### PROBLEM TO WORK ON:
Retype all of the data below word for word, omitting the pictures.

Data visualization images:
■ ■ ■ ■ ■
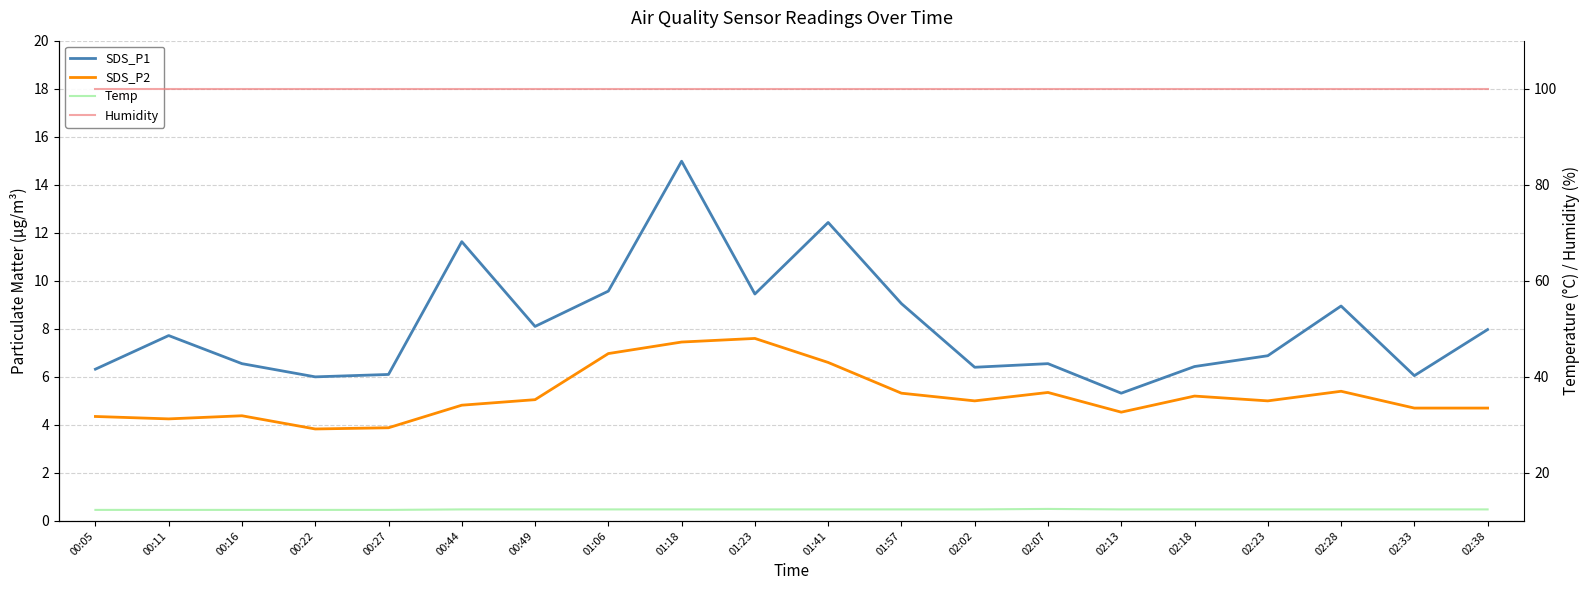

Between 00:05 and 02:18, which series saw the biggest shift?

SDS_P2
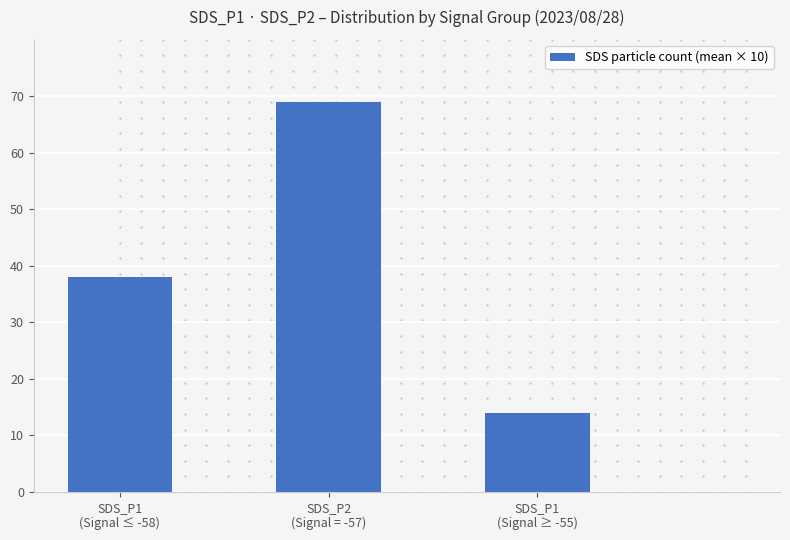

Approximately how many times larger is the value at SDS_P1
(Signal ≤ -58) compared to SDS_P2
(Signal = -57)?

0.6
■ ■ ■ ■ ■
### ANSWER AREA:
Between 00:05 and 02:18, which series saw the biggest shift?

SDS_P2

Approximately how many times larger is the value at SDS_P1
(Signal ≤ -58) compared to SDS_P2
(Signal = -57)?

0.6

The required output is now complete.